Pero dicho esto, si los catalanes persisten en una voluntad de secesión expresada de forma inequívoca y con una mayoría suficiente que a día de hoy no está clara, son pocos, por no decir ninguno, los argumentos de índole democrática que permitan negarles tal anhelo. La legalidad vigente, es decir, la Constitución, no puede ser argumento para impedir la creación de un nuevo Estado, por más absurdo que pueda parecer ese deseo. Porque en último término el nacimiento de un nuevo Estado parte siempre de lo fáctico y no de lo normativo. Y un poder constituyente es por definición ilimitado y no atiende a más legalidad que la autootorgada. De modo que si finalmente Catalunya quiere ser un Estado, lo mejor que puede hacer el gobierno español es facilitar una salida lo menos traumática posible.

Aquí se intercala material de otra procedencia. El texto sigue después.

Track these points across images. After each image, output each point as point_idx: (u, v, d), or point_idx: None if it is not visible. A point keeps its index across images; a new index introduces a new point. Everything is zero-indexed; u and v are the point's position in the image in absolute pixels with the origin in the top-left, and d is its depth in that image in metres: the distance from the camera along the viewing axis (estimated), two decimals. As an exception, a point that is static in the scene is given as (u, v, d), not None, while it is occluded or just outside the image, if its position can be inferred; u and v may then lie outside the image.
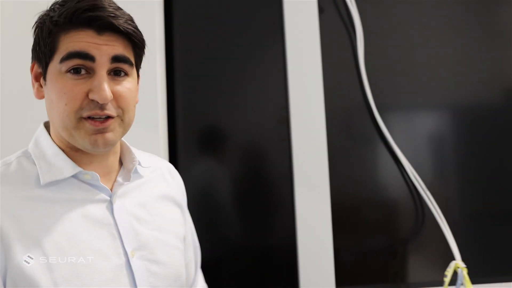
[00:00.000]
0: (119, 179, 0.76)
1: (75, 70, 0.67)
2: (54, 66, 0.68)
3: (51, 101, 0.69)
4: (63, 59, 0.66)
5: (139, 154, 0.80)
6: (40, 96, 0.72)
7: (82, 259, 0.65)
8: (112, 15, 0.67)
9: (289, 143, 1.39)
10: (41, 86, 0.72)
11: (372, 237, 1.42)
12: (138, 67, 0.76)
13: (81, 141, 0.68)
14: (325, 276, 1.34)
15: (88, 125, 0.67)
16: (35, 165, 0.70)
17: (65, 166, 0.70)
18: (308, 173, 1.37)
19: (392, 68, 1.47)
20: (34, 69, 0.73)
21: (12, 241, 0.61)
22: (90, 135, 0.67)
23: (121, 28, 0.67)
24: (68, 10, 0.66)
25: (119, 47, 0.68)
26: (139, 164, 0.78)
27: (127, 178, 0.76)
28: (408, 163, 1.42)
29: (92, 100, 0.66)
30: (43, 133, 0.74)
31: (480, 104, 1.48)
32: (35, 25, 0.71)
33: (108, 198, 0.72)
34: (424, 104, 1.49)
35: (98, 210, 0.70)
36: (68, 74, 0.67)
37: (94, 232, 0.68)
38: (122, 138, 0.76)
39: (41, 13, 0.71)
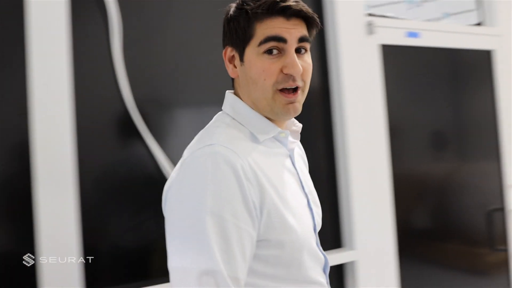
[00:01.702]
0: (290, 138, 0.92)
1: (269, 51, 0.82)
2: (252, 49, 0.84)
3: (250, 78, 0.85)
4: (261, 43, 0.82)
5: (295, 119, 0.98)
6: (235, 75, 0.89)
7: (294, 199, 0.85)
8: (295, 3, 0.82)
9: (29, 138, 1.23)
10: (235, 66, 0.88)
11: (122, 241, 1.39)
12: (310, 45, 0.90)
13: (277, 109, 0.84)
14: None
15: (282, 97, 0.83)
16: (244, 126, 0.87)
17: (270, 128, 0.87)
18: (52, 172, 1.23)
19: (153, 65, 1.46)
20: (228, 53, 0.89)
21: (264, 181, 0.79)
22: (284, 105, 0.84)
23: (303, 13, 0.83)
24: (266, 2, 0.81)
25: (302, 29, 0.84)
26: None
27: (296, 137, 0.95)
28: (168, 160, 1.40)
29: (286, 74, 0.82)
30: (241, 103, 0.89)
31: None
32: (227, 18, 0.88)
33: (288, 152, 0.92)
34: (184, 101, 1.51)
35: (288, 162, 0.91)
36: (265, 55, 0.82)
37: (291, 179, 0.89)
38: None
39: (229, 8, 0.88)
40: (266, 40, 0.82)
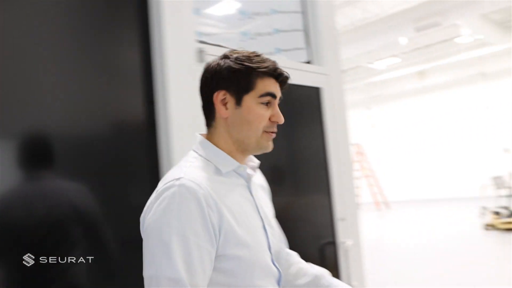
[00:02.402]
0: (248, 171, 1.11)
1: (266, 103, 1.07)
2: (252, 98, 1.06)
3: (245, 120, 1.06)
4: (262, 95, 1.06)
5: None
6: (226, 115, 1.07)
7: (248, 222, 1.04)
8: (285, 74, 1.10)
9: None
10: (226, 108, 1.07)
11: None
12: None
13: (262, 144, 1.09)
14: None
15: (268, 136, 1.09)
16: (210, 162, 1.06)
17: (231, 162, 1.07)
18: None
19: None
20: (219, 96, 1.07)
21: (222, 207, 0.97)
22: (267, 141, 1.09)
23: (286, 81, 1.12)
24: (270, 66, 1.07)
25: (280, 91, 1.11)
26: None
27: (253, 172, 1.13)
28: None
29: (273, 121, 1.08)
30: (209, 144, 1.09)
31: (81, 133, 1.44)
32: (228, 67, 1.06)
33: (246, 183, 1.11)
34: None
35: (246, 191, 1.10)
36: (263, 105, 1.07)
37: (248, 205, 1.08)
38: None
39: (233, 62, 1.06)
40: (266, 94, 1.06)
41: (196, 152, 1.09)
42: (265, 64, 1.06)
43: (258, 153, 1.12)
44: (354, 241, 2.38)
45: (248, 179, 1.11)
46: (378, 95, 14.92)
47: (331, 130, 2.38)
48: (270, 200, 1.25)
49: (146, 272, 0.93)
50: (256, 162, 1.17)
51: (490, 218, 8.05)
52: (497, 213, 7.79)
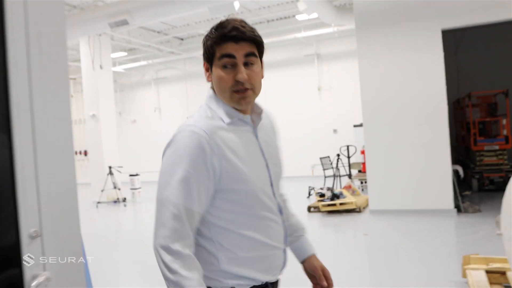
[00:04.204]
0: (254, 118, 1.37)
1: (224, 66, 1.26)
2: (215, 64, 1.28)
3: (215, 83, 1.30)
4: (220, 59, 1.26)
5: (260, 105, 1.39)
6: (209, 80, 1.34)
7: (252, 161, 1.30)
8: (241, 31, 1.24)
9: None
10: (209, 75, 1.33)
11: None
12: (261, 57, 1.33)
13: (234, 103, 1.29)
14: None
15: (236, 95, 1.27)
16: (216, 113, 1.30)
17: (234, 114, 1.30)
18: None
19: None
20: (205, 65, 1.34)
21: (225, 150, 1.23)
22: (238, 99, 1.28)
23: (250, 37, 1.26)
24: (224, 31, 1.24)
25: (247, 48, 1.26)
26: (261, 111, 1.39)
27: (259, 119, 1.37)
28: None
29: (237, 81, 1.25)
30: (214, 97, 1.33)
31: None
32: (203, 42, 1.31)
33: (252, 129, 1.36)
34: None
35: (252, 136, 1.35)
36: (223, 68, 1.26)
37: (252, 147, 1.33)
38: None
39: (206, 34, 1.30)
40: (222, 56, 1.25)
41: (208, 105, 1.33)
42: (221, 31, 1.24)
43: (241, 109, 1.32)
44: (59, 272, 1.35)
45: (255, 126, 1.36)
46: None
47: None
48: (277, 139, 1.50)
49: (157, 195, 1.23)
50: (260, 110, 1.38)
51: (314, 200, 7.91)
52: (322, 195, 7.64)
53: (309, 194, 9.05)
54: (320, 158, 9.77)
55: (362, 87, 7.09)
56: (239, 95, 1.26)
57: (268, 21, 12.33)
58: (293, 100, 13.19)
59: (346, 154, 9.63)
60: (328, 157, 9.93)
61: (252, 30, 1.27)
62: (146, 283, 4.67)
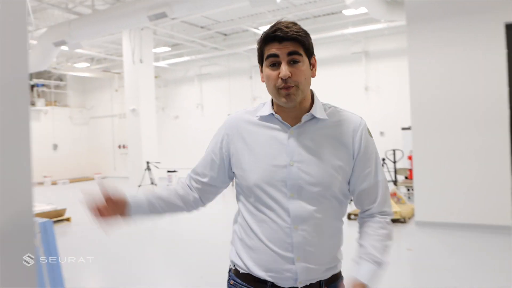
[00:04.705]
0: (302, 119, 1.38)
1: (271, 65, 1.33)
2: (265, 64, 1.35)
3: (265, 82, 1.37)
4: (266, 59, 1.34)
5: (319, 109, 1.40)
6: (262, 80, 1.40)
7: (263, 155, 1.37)
8: (284, 31, 1.29)
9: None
10: (262, 76, 1.39)
11: None
12: (309, 56, 1.36)
13: (280, 100, 1.34)
14: None
15: (282, 92, 1.32)
16: (258, 109, 1.46)
17: (264, 112, 1.42)
18: None
19: None
20: (260, 67, 1.41)
21: (238, 138, 1.43)
22: (282, 97, 1.33)
23: (292, 36, 1.29)
24: (268, 32, 1.32)
25: (290, 47, 1.30)
26: (314, 115, 1.38)
27: (302, 120, 1.38)
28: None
29: (281, 79, 1.30)
30: (269, 98, 1.46)
31: None
32: (257, 46, 1.39)
33: (286, 128, 1.38)
34: None
35: (281, 134, 1.37)
36: (270, 67, 1.33)
37: (274, 144, 1.37)
38: (316, 101, 1.41)
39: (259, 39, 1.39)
40: (268, 57, 1.33)
41: (262, 103, 1.48)
42: (266, 32, 1.32)
43: (287, 107, 1.37)
44: None
45: (286, 126, 1.38)
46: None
47: None
48: (338, 148, 1.37)
49: None
50: (305, 117, 1.38)
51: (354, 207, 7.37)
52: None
53: (351, 200, 8.48)
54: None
55: (411, 87, 6.49)
56: (284, 91, 1.31)
57: (314, 16, 11.84)
58: (338, 100, 12.59)
59: (392, 159, 9.00)
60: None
61: (298, 30, 1.31)
62: (181, 283, 4.39)
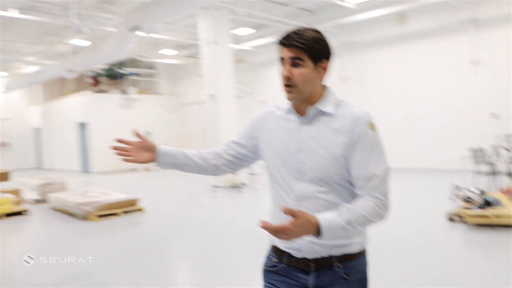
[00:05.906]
0: (310, 113, 1.57)
1: (282, 64, 1.53)
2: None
3: None
4: (279, 60, 1.54)
5: (329, 104, 1.56)
6: None
7: (279, 144, 1.60)
8: (291, 38, 1.48)
9: None
10: None
11: None
12: (315, 61, 1.51)
13: (286, 96, 1.56)
14: None
15: (285, 89, 1.53)
16: (285, 104, 1.63)
17: (283, 108, 1.64)
18: None
19: None
20: None
21: (263, 128, 1.68)
22: (286, 93, 1.54)
23: (293, 44, 1.48)
24: (280, 38, 1.51)
25: (293, 53, 1.49)
26: (320, 110, 1.55)
27: (309, 114, 1.56)
28: None
29: (283, 78, 1.52)
30: None
31: None
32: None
33: (298, 120, 1.58)
34: None
35: (296, 126, 1.58)
36: (281, 66, 1.53)
37: (288, 134, 1.58)
38: (326, 98, 1.57)
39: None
40: (280, 58, 1.53)
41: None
42: (279, 36, 1.53)
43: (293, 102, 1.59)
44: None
45: (300, 119, 1.58)
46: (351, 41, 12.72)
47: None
48: (338, 138, 1.51)
49: None
50: (312, 111, 1.56)
51: (458, 206, 6.09)
52: (468, 200, 5.82)
53: (456, 197, 7.08)
54: (472, 150, 7.72)
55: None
56: (286, 89, 1.54)
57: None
58: (439, 76, 11.05)
59: (507, 146, 7.45)
60: (482, 148, 7.81)
61: (305, 39, 1.48)
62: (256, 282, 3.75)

La izquierda de ámbito estatal se encuentra fuera de juego en todo este debate sobre Catalunya. Por un lado la derecha se ha hecho con el monopolio de la idea de España, heredera de las cuatro décadas de dictadura nacionalista, y de sus símbolos. Una idea, la de España, que aparece en el imaginario colectivo político como sinónimo de centralismo, de desprecio a la diferencia y de valores conservadores. Pero curiosamente el concepto de España como proyecto común hunde sus raíces en los movimientos liberales, progresistas y antiabsolutistas de comienzos del siglo XIX. Del otro lado, del reaccionario, se situaba un carlismo foralista, ultracatólico, ruralista y antiliberal.

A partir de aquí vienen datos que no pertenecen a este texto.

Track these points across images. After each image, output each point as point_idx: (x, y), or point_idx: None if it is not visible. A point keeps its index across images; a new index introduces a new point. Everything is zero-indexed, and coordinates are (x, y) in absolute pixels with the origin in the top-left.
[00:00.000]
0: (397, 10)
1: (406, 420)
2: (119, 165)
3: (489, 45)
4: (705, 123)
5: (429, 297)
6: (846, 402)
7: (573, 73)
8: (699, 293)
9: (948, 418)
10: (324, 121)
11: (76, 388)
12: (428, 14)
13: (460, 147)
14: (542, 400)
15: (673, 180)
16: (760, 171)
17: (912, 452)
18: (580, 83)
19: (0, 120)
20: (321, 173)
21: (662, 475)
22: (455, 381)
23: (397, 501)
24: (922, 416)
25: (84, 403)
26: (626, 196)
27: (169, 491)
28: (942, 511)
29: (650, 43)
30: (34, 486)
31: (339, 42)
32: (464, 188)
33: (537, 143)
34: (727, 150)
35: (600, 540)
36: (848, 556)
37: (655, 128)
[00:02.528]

Ya en el siglo XX, existe toda una tradición de una izquierda republicana y federal que no renuncia a la idea de España como proyecto común sin caer en la tentación centralista. Azaña será el principal referente de una corriente que acabará desapareciendo con la generación de la Guerra Civil. La Transición trató de reeditarla bajo la formula del autonomismo progresista pero ya el escenario no era el mismo ni el empuje nacionalista se vio atenuado por él. Finalmente la izquierda, desde la socialdemocracia a las propuestas más radicales, se ha visto atrapada entre dos aguas, la del autonomismo centralista conservador y la del independentismo nacionalista, y sin posibilidad de encontrar un espacio discursivo propio. Mientras el PSOE se veía tímidamente arrastrado por la retórica antinacionalista, el PSE y las izquierdas alternativas mostraban cierta condescendencia hacia la retórica del "derecho de autodeterminación" por haber sido este uno de los discursos que alimentó la lucha antifranquista contra una dictadura que hacía gala de un ultranacionalismo español.

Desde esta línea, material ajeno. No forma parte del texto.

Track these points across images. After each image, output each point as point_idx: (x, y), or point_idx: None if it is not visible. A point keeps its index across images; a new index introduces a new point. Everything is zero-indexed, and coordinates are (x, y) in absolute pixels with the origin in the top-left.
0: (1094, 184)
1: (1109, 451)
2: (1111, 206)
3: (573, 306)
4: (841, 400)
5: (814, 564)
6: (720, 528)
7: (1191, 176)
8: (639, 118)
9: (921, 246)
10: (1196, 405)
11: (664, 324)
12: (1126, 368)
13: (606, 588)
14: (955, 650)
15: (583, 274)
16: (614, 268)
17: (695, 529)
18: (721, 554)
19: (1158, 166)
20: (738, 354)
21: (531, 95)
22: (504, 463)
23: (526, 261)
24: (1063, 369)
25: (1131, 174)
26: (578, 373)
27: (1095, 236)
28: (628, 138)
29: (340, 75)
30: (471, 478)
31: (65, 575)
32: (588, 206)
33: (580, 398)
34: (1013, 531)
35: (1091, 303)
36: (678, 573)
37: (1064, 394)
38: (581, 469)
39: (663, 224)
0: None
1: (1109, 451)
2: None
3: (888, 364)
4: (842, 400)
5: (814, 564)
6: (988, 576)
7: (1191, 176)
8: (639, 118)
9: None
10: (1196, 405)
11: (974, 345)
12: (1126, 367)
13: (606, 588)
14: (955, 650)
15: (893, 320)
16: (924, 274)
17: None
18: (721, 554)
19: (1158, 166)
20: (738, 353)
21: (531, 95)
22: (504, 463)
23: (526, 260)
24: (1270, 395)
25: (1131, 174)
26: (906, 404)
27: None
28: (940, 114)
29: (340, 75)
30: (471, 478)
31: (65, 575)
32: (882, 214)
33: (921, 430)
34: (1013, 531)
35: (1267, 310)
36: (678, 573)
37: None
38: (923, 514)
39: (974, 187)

Recuperar para la izquierda el espacio del proyecto común de España respetuoso con las diferencias, con las identidades nacionales y con los deseos de autogobierno no es una tarea fácil pero sí necesaria. Profundizar en el proyecto de un federalismo integrador es quizás uno de los mayores retos con los que tiene que lidiar la izquierda española. Pero para ello es fundamental reconocer que las identidades (la catalana, pero también la española) son legítimas siempre y cuando se expresen en el terreno de lo privado. Se trata por tanto de hablar de derechos y no de sentimientos, respetando las diferencias pero poniendo en valor lo común. Se trata también de perseguir el consenso, el acuerdo, el diálogo y la negociación. Y se trata por último de entender que en todo este proceso el protagonista tiene que se el ciudadano y no las naciones. Solo de este modo la cuestión catalana podrá llegar a buen puerto.